6.8.15

Trente filles – Susan Minot


Après avoir amassé quantité de témoignages et d’informations, lu des rapports officiels, visionné des documents, Susan Minot s’est décidée à entreprendre le récit du martyr des enfants kidnappés par la tristement célèbre et redoutée Lord’s Revolutionary Army (LRA) placée sous les ordres d’un psychopathe, Joseph Kony.

Invoquant alternativement Jésus ou Mahomet, Kony, protégé par une armée de sbires, a mené quantité d’actions terroristes dans et autour de l’Ouganda, poursuivant un seul but, sous des couverts de vagues prétextes politiques : agrandir sa famille en capturant environ trente mille enfants et causant la perte de près de cent mille personnes. Une fois capturés, les enfants servaient aux objectifs du tyran : les garçons devenaient soldats, les filles esclaves sexuelles.

Parmi les atrocités commises par la LRA, il en est une qui a frappé l’opinion publique : l’enlèvement la nuit du 10 octobre 1996 de centre-trente-neuf jeunes filles dans une école religieuse située à Aboke dans le Nord de l’Ouganda. N’écoutant que son courage, la Mère directrice de l’établissement, Sœur Giulia, se mit immédiatement en chasse des kidnappeurs et parvint à les rejoindre. Une négociation avec le chef de la bande, après consultation de Kony, aboutit à la restitution de cent-neuf enfants. Mais, trente filles, les plus belles et les plus vigoureuses furent conservées par les terroristes. Un choix cornélien pour Sœur Giulia, une épreuve face aux familles dont les enfants ne leur furent par restitués.

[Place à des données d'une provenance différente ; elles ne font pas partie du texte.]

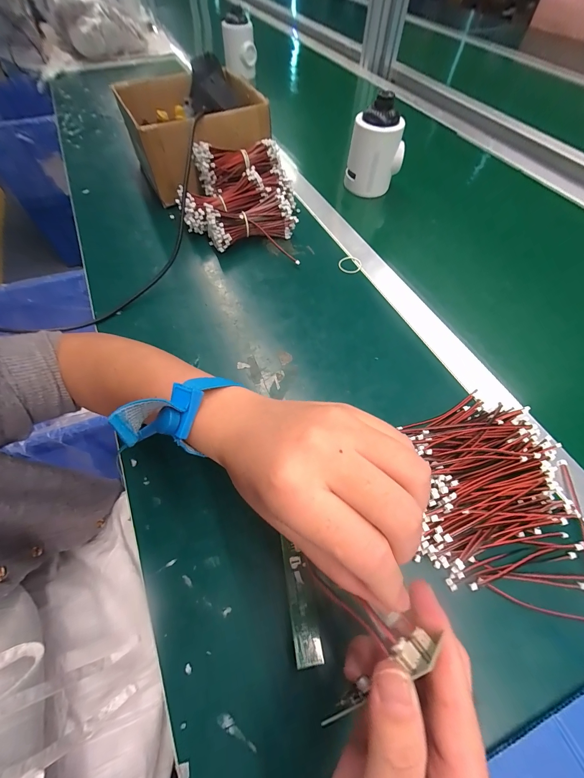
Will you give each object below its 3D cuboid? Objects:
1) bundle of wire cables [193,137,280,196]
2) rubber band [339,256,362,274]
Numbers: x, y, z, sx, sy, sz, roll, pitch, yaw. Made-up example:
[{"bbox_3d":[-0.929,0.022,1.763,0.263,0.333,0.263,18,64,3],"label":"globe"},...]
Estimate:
[{"bbox_3d":[-0.081,-0.349,0.459,0.128,0.052,0.044,-21,64,-10],"label":"bundle of wire cables"},{"bbox_3d":[0.083,-0.179,0.428,0.032,0.004,0.031,9,63,5],"label":"rubber band"}]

Commençant son formidable roman par le récit de cet événement, usant d’une plume qui arrache des larmes au lecteur impuissant, Susan Minot choisit d’entremêler plusieurs histoires pour mieux nous faire toucher du doigt l’horreur de ce qui s’est passé et de ce qui continue de constituer un quasi-quotidien dans bien des régions du monde.

D’un côté, nous allons suivre la descente aux enfers de ces trente filles à travers les yeux de l’une d’entre elles, Esther. Rien ne nous sera épargné sur leur condition, ni la violence physique, ni les viols à répétition, ni les privations, ni les conditions de transport lorsque la troupe déplace ses campements. Un brusque passage de l’enfance à la vie adulte mais ramenée à celle d’esclaves dont l’existence compte au fond peu tant il est simple de les remplacer par d’autres victimes. Seules survivront les plus fortes et les plus chanceuses comme celles qui ne seront pas emportées par le sida, la malnutrition ou les tortures pour avoir tenté de s’enfuir.

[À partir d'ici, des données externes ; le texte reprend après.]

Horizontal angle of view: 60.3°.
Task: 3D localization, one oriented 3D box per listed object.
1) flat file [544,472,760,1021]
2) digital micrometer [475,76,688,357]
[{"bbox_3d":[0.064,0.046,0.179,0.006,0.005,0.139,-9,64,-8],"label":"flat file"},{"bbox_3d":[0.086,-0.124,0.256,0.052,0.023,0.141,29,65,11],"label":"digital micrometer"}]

De l’autre, Susan Minot nous fait voyager au côté d’une journaliste américaine qui, à la suite de divers déboires sentimentaux et professionnels, s’est donnée comme défi de venir enquêter sur ces filles enlevées. Quittant New-York, elle découvre pour la première fois l’Afrique au côté d’un jeune guide qui deviendra bientôt son amant et de quelques autres occidentaux tous en proie à une forme ou une autre de mal de vivre. Leur voyage commence comme une fête continue entre consommation d’alcool effrénée, ripailles diverses et coucheries continues. Mais, plus le groupe s’enfonce en Afrique, plus l’enquête avance, plus la réalité les rattrape.  Tous finiront par y perdre leur insouciance, leur apparente carapace protectrice comme un inutile blindage face à la souffrance du monde jusqu’à un drame inattendu, symbole du fait qu’en Afrique la violence est omniprésente, que tout, le meilleur comme le pire, peut arriver, n’importe où, à n’importe qui et à n’importe quel moment.

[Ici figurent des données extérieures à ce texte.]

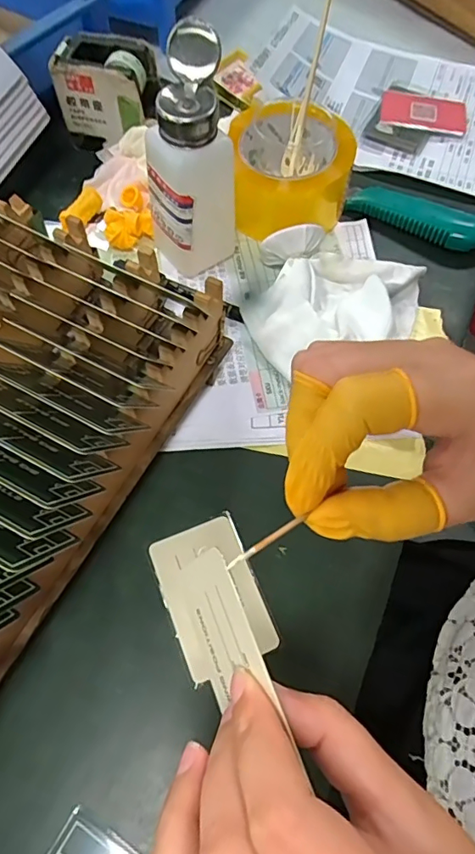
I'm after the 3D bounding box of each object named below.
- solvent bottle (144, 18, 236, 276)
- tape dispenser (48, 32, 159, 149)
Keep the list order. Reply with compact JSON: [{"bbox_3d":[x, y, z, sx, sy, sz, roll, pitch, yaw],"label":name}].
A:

Susan Minot signe ici un très grand roman, bouleversant, magnifiquement écrit. Un roman qui nous plonge au cœur des détresses humaines, quelles qu’elles soient. Un roman d’espoir aussi et malgré tout car il reste possible d’échapper à l’horreur et de se reconstruire, petit à petit, à force de patience, de soins et d’amour comme plusieurs des protagonistes de ce roman polyphonique en feront l’expérience.